Hey there, time traveller!
This article was published 5/12/2018 (373 days ago), so information in it may no longer be current.
A new initiative is bringing fresh, locally sourced food to people in Winnipeg this holiday season — but it isn’t stopping there.
The Farm Fresh Food Hub community service co-op just launched its winter community-supported agriculture boxes, which include everything from garlic and squash to bread and preserves to bone-in ham — all sourced from six local farms.
Farm Fresh board member Anna Sigrithur said the seven-person board is planning to eventually expand and open Manitoba’s first "food hub."
The space will aggregate food from local farms and sell to everyone from individual consumers to larger buyers such as restaurants and hospitals.
"It’s just sort of like voting for local producers instead of large-scale national and international producers," Sigrithur said.
"It’s a cost-effective way for consumers to get their local vegetables, and it’s really helpful for the small producers as well."
Miranda Hutlet — whose St. Claude family farm is supplying chickens for the Farm Fresh winter boxes — said the initiative is helping widen her farm’s customer base.
"We’re excited to be able to be a part of it," Hutlet said.
"Our heart’s in there, so we appreciate when other people really appreciate our hard work."
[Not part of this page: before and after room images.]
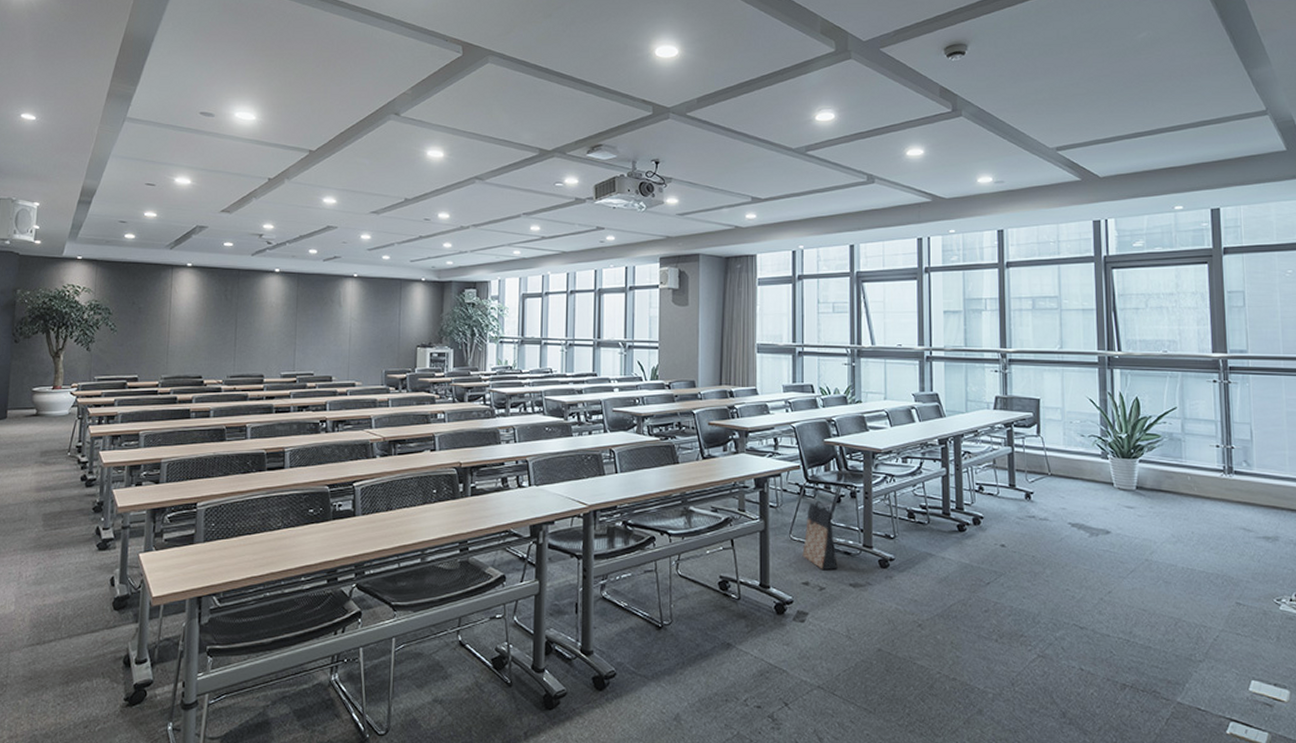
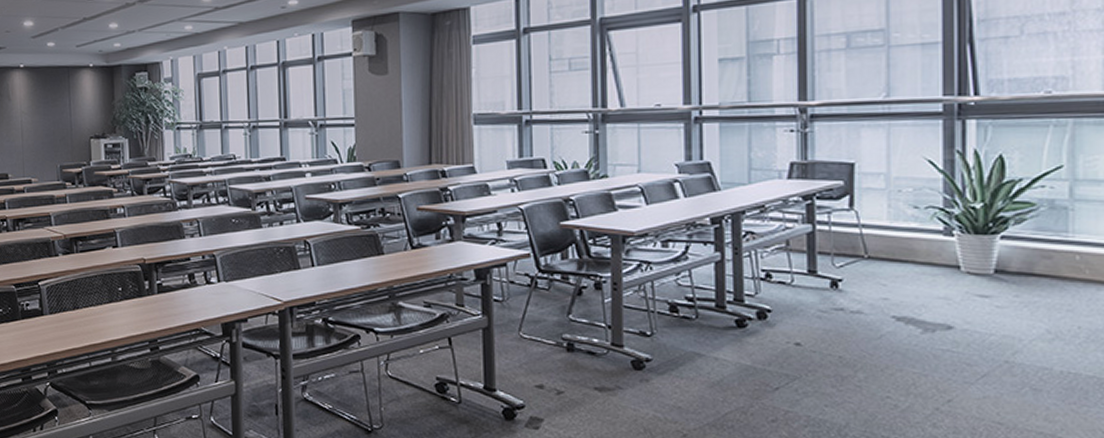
bag: present [802,500,838,569] -> none [535,293,579,371]

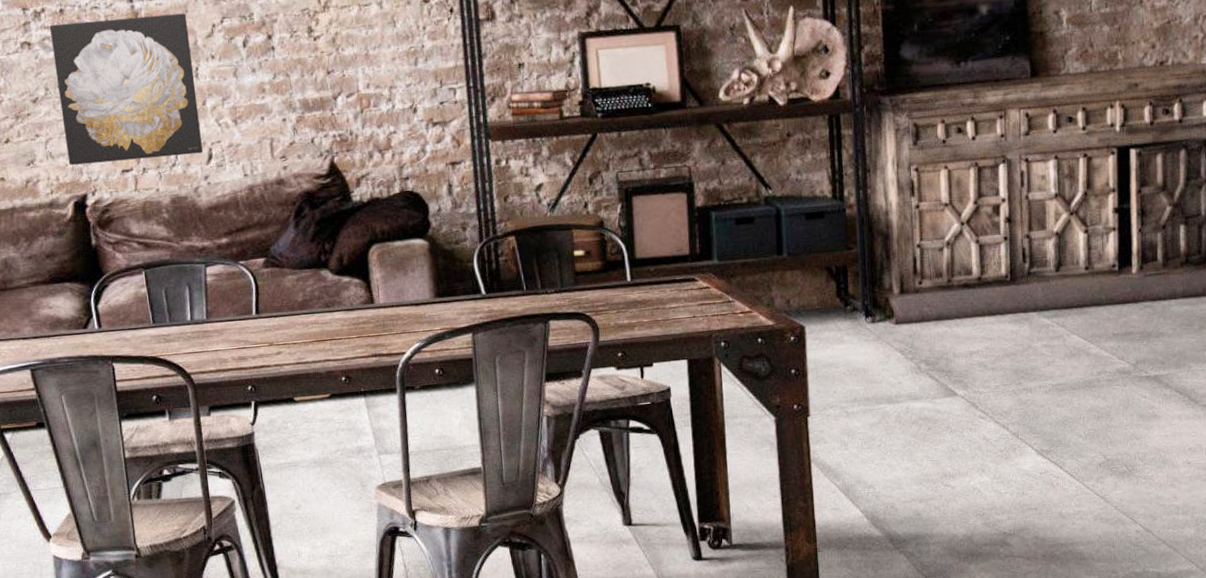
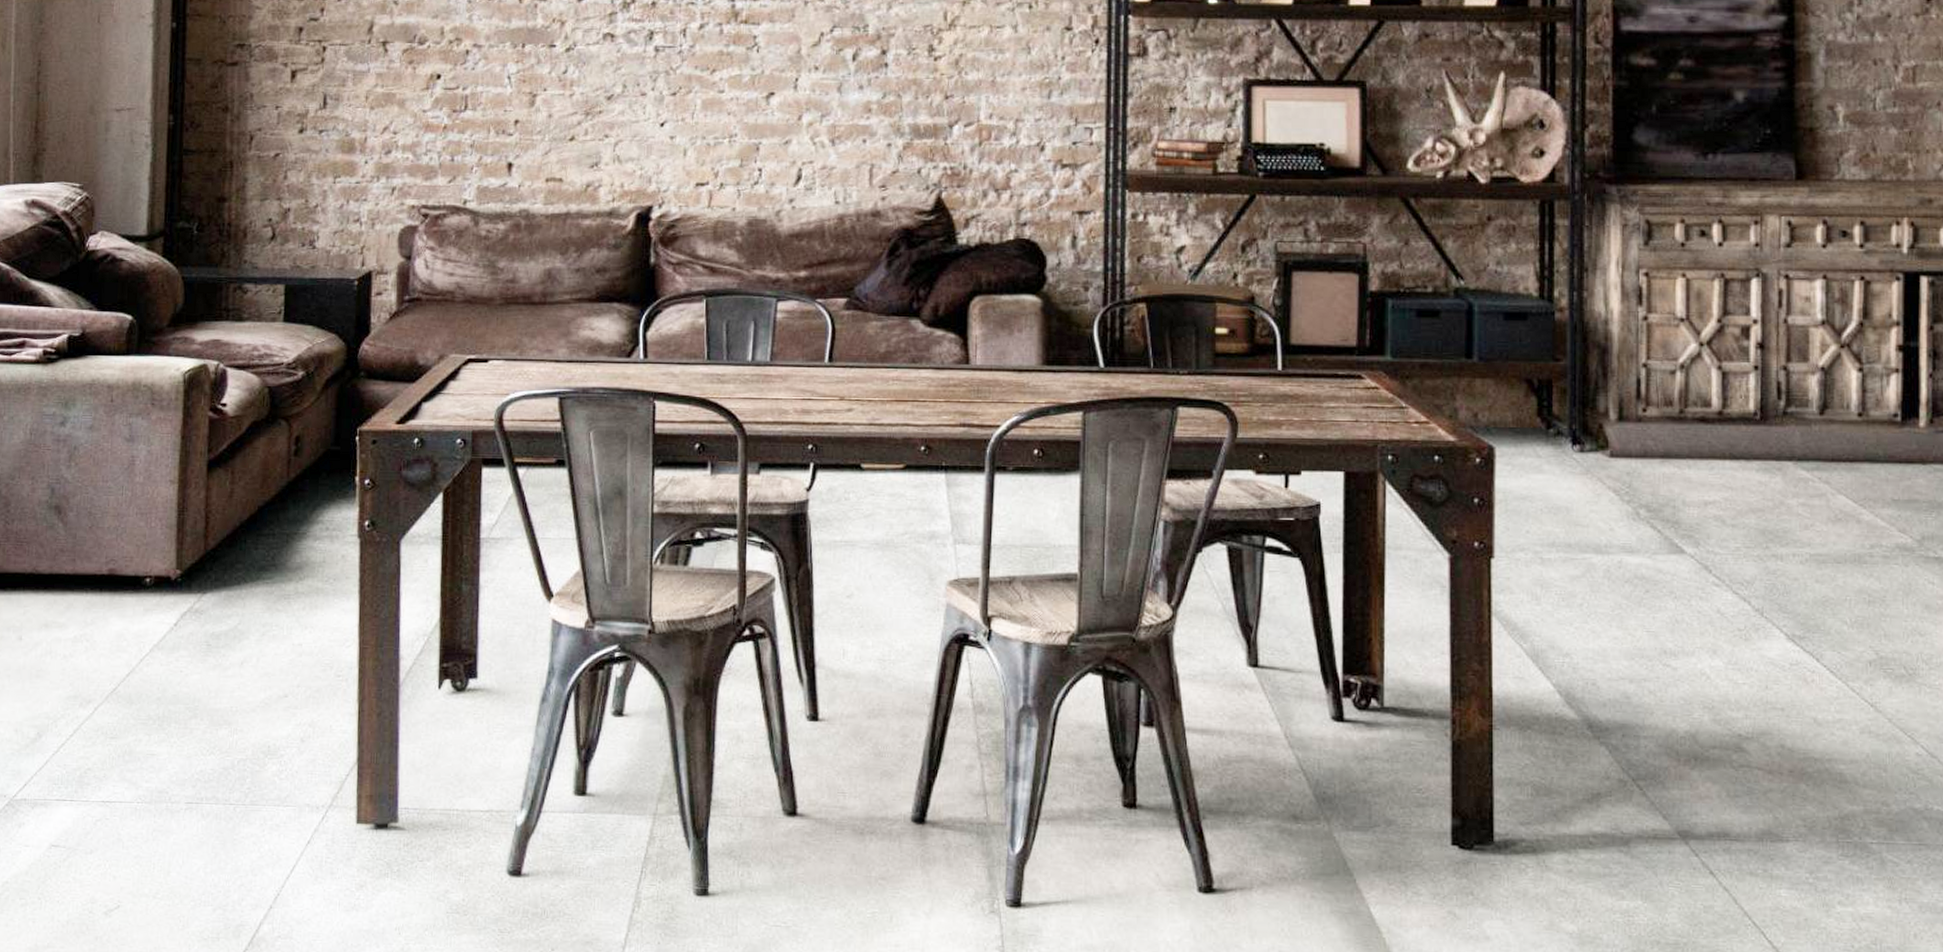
wall art: present [49,13,204,165] -> none [637,17,793,173]

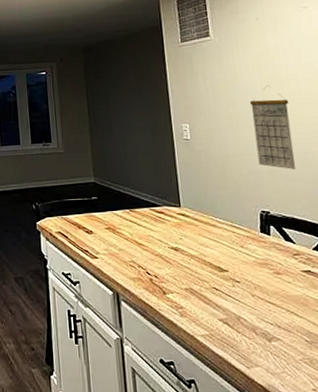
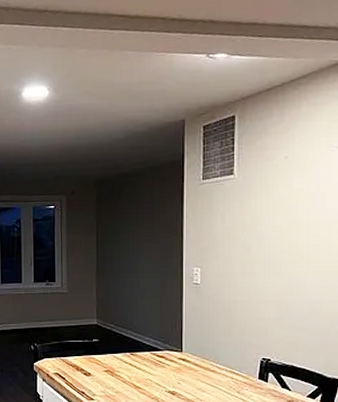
calendar: present [249,85,295,169] -> none [265,230,306,318]

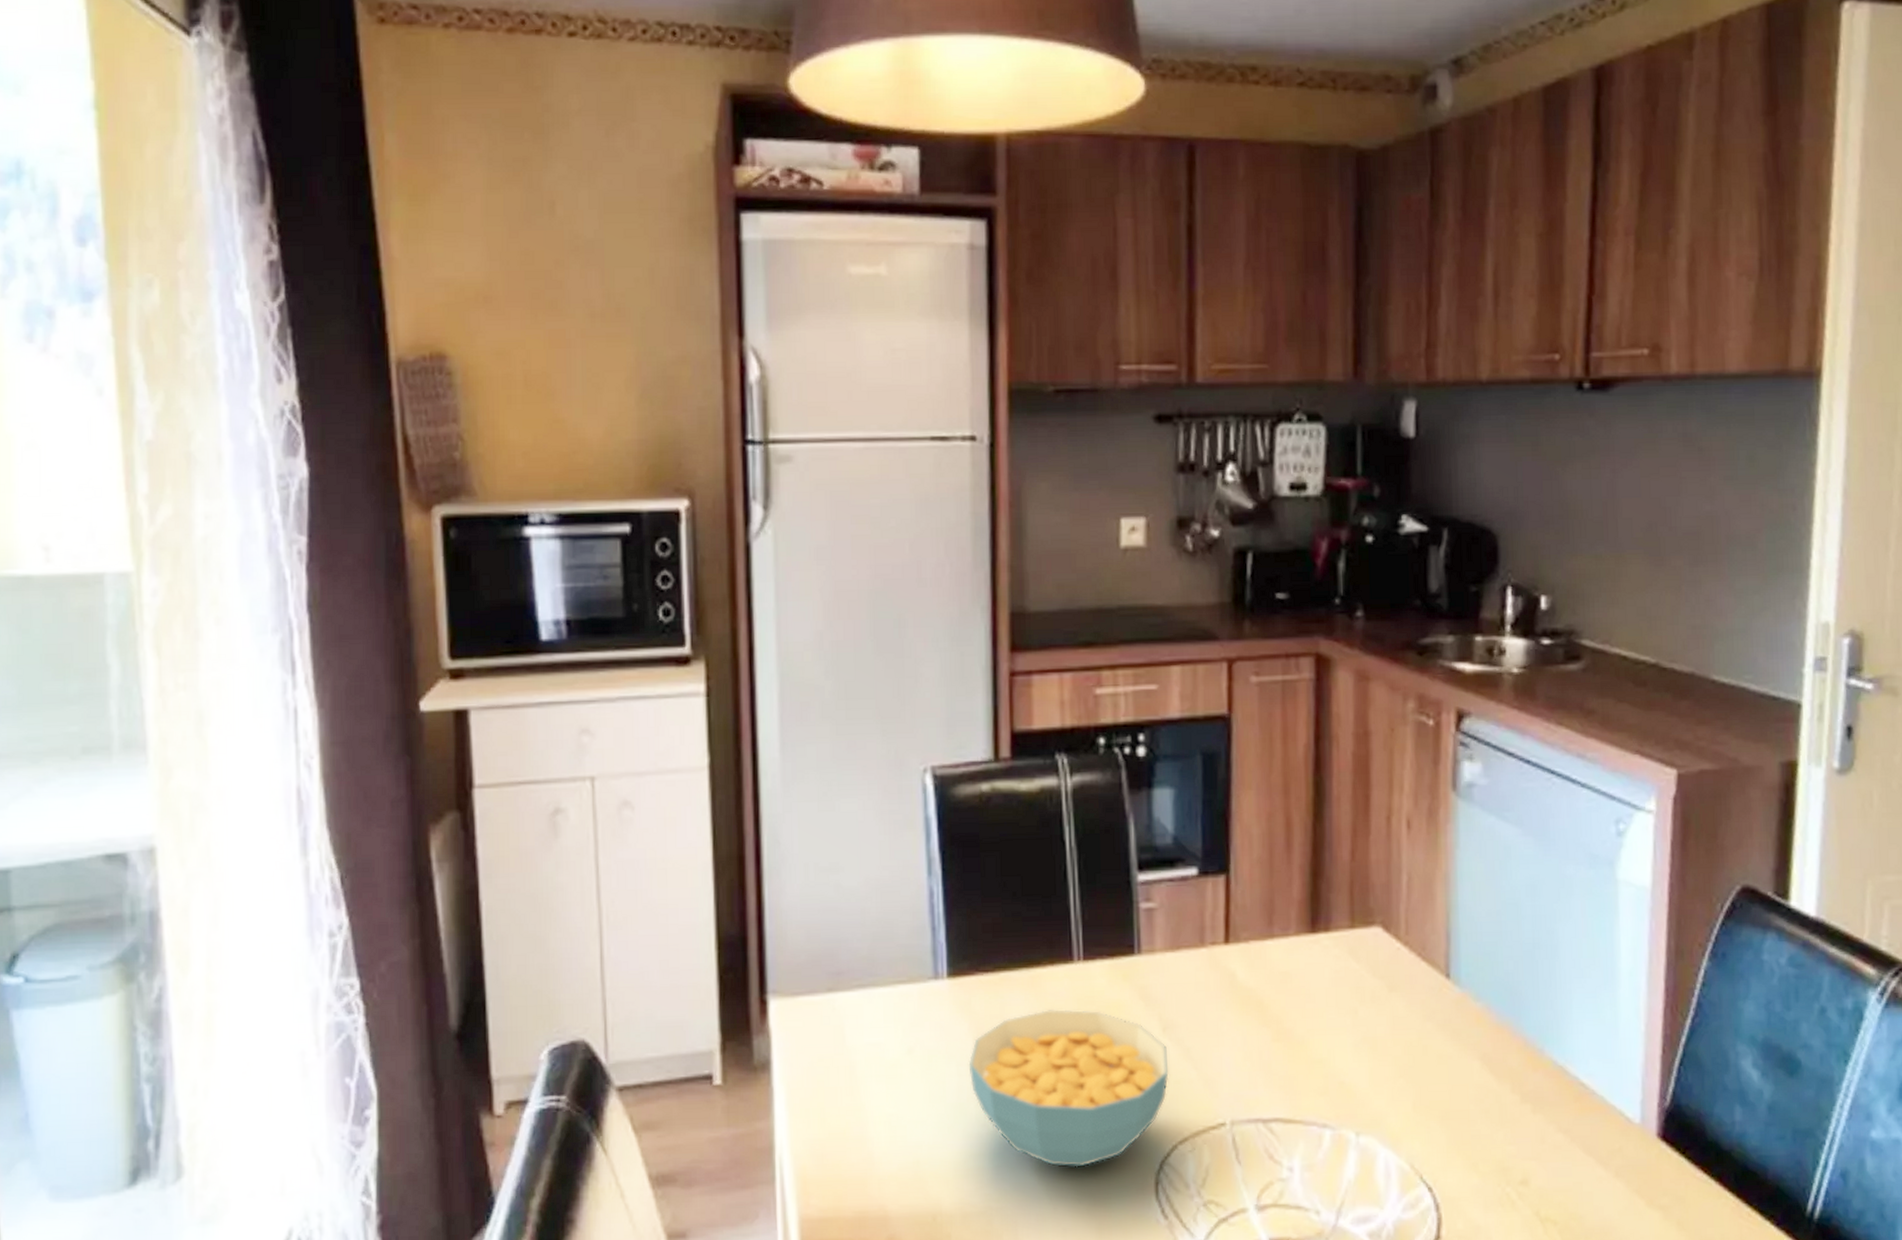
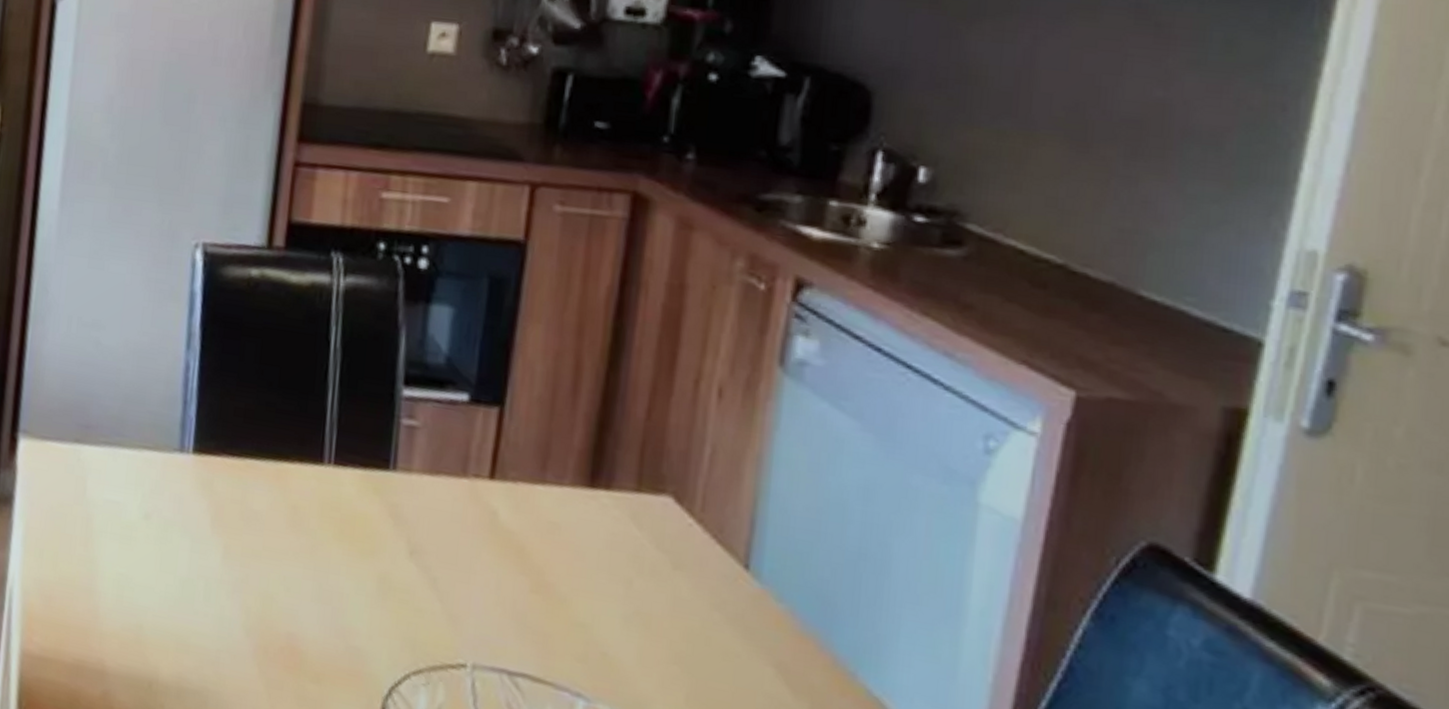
cereal bowl: present [968,1009,1169,1167] -> none [202,505,412,673]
The boxes work like a subscription service for a farm. Because customers pay before they receive the product, Hutlet said, the community-supported approach can also help farmers mitigate some of the financial risk that comes with the profession.
"It would help us just be more secure," Hutlet said.
"(Farming involves) a lot of sacrifice, but it’s what we want."
Nick Rempel, a Farm Fresh board member whose farm is supplying the winter boxes with some of its storage vegetables such as spaghetti squash, buttercup squash and red kuri squash, said the initiative can also cut down on food waste.
Rempel’s four-acre farm, Natural Collective CSA, has been using the community-supported agriculture model since the farm started three years ago.
"It allows us to kind of budget how much we grow for the season," Rempel said. "If we know we have 60 families signed up..., we don’t have to guess as much with the quantities of things we’re planting."
Because customers are often more involved with the community-supported approach than they would be when buying from a grocery store, they also get the chance to learn more about farming, Rempel said.
"People learn to use what’s seasonal. They’ll be asking you for tomatoes in mid-June, and then you have the opportunity to explain that they only ripen up later in the season," Rempel said.
"They also kind of get an education in how difficult farming can be. If we have a crop failure, or certain pest problems in a given year, then we explain that."
Because customers buy directly from farmers, the initiative also creates a sense of community, Rempel said.
"It’s nice to see the same faces every week and every year," he said. "It’s good to get to know the people we’re growing food for."